--- Begin PROVIDED TEXT ---
A CAN+ file usually needs your passport, visa forms, photos, proof of past Canada travel or a valid U.S. visa, and any local office items.
CAN+ is a faster-track stream used for some Canada visitor visa applications. It is not a different visa. It is still a temporary resident visa application, just screened under a lighter document set when you meet the CAN+ rules. That part trips people up. Many applicants hunt for a special CAN+ form, then waste time looking for paperwork they may not need.
The clean way to handle it is simple: build a normal visitor visa file first, then add the proof that puts you in the CAN+ lane. If you do that, your application stays neat even if an officer wants extra checks. If you skip the basics because you heard CAN+ needs fewer papers, that is where files start wobbling.
This article lays out what belongs in a strong CAN+ submission, what proof usually works, what people miss, and how to arrange the file so it reads clearly. You will also see where CAN+ stops helping and where regular visitor visa rules still matter.
What CAN+ Means For Visitor Visa Applicants
CAN+ is tied to Canada visitor visa processing. The usual shortcut applies when you can show one of two things: you travelled to Canada in the last 10 years, or you currently hold a valid U.S. non-immigrant visa. In many visa office checklists, that proof can replace the usual financial document set.
That does not mean officers stop caring about the rest of your case. They still need to see who you are, why you are travelling, whether your documents make sense, and whether your application is complete. CAN+ trims paperwork. It does not erase eligibility rules.
That is why the safest mindset is this: CAN+ helps with document burden, not with weak facts. A clean passport history, a clear trip purpose, honest answers, and tidy forms still matter a lot.
Who Usually Qualifies
You are usually screened for CAN+ when you can prove either recent travel to Canada within the last 10 years or a valid U.S. non-immigrant visa. The screening is often done by the visa application centre or processing stream, not by a separate button you press.
If your passport with the Canada stamp is expired, that can still work if you include the old passport copy. If your U.S. visa is in an old passport, include that passport too. Officers cannot guess across missing pages.
--- End PROVIDED TEXT ---
--- Begin RECORD EXTRACTS ---
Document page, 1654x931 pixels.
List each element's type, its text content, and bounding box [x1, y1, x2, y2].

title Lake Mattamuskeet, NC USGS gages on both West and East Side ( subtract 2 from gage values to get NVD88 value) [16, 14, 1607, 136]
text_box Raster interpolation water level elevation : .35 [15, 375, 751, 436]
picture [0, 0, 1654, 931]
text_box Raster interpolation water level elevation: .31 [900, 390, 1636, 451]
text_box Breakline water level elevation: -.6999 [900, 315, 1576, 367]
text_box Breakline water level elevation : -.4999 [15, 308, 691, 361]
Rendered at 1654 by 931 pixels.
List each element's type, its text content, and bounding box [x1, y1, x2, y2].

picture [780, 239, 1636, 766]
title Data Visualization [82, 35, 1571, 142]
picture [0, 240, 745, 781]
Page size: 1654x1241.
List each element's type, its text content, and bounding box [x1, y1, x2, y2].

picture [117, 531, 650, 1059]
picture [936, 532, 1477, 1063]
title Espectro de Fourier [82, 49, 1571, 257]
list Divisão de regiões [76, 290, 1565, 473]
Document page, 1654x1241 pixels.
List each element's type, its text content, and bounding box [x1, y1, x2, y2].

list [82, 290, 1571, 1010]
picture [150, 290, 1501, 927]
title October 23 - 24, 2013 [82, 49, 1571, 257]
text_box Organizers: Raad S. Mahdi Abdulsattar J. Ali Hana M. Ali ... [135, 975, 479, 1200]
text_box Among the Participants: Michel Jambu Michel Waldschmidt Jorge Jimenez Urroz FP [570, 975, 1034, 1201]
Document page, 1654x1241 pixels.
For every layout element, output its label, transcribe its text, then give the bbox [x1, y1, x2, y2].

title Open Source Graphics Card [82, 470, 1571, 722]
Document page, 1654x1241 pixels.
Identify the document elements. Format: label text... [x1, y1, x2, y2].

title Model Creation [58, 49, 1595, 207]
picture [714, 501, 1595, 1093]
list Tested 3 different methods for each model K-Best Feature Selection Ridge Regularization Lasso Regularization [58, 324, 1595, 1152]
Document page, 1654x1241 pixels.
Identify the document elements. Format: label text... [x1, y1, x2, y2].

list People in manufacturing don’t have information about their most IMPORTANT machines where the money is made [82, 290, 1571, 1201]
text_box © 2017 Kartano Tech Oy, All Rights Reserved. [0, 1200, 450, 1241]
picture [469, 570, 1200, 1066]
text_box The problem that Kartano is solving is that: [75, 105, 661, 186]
--- End RECORD EXTRACTS ---
TASKS FOR THIS EXERCISE -
a: In the CAN+ visa article, condense the paragraph that begins "CAN+ is tied to Canada visitor visa processing" into a short bulleted list that keeps its main facts.
b: According to the CAN+ visa article, what should you include if your U.S. visa is in an old passport?
c: Resume the CAN+ visa article from its last sentence and carry on in the same voice.

ANSWERS TO THE PROBLEMS -
a:
- CAN+ is linked to Canada visitor visa processing.
- It applies if you traveled to Canada in the last 10 years or hold a valid U.S. non-immigrant visa.
- In many visa office checklists, that proof can replace the usual financial documents.

b: You should include that old passport too.

c:
What CAN+ Does Not Cover
CAN+ is for visitor visa files. It is not for study permits, work permits, transit visas, or super visas. It also does not guarantee approval, a multi-entry visa, or a set processing time. A messy file can still get delayed. A weak file can still get refused.
CAN+ Visa Checklist For A Clean Application File
Here is the core checklist. Some applicants will need every item below. Others will need only the base set plus CAN+ proof. Country-specific instructions can add more, so always match your file to your visa office checklist too.
Identity And Application Forms
Start with your passport. Use a clear scan of the bio page and any pages with visas, stamps, or amendments that matter to your travel record. If you have an old passport holding your Canada entry stamp or your U.S. visa, scan that one as well.
Then complete the visitor visa forms with the same spelling, dates, and passport numbers across the file. Tiny mismatches create friction. If your employment dates in one form do not match a letter you upload later, the officer notices.
Your photo should meet the visa photo rules for size and format. A rejected photo can stall an otherwise neat application. Do not crop it casually on a phone if your local photo shop can prepare it to spec.
CAN+ Proof
This is the piece that makes the file a CAN+ case. Use the clearest proof you have. That may be your valid U.S. non-immigrant visa, old Canada visa labels, entry stamps, or a mix of those items. Put this proof near the front of your uploads so it is easy to spot.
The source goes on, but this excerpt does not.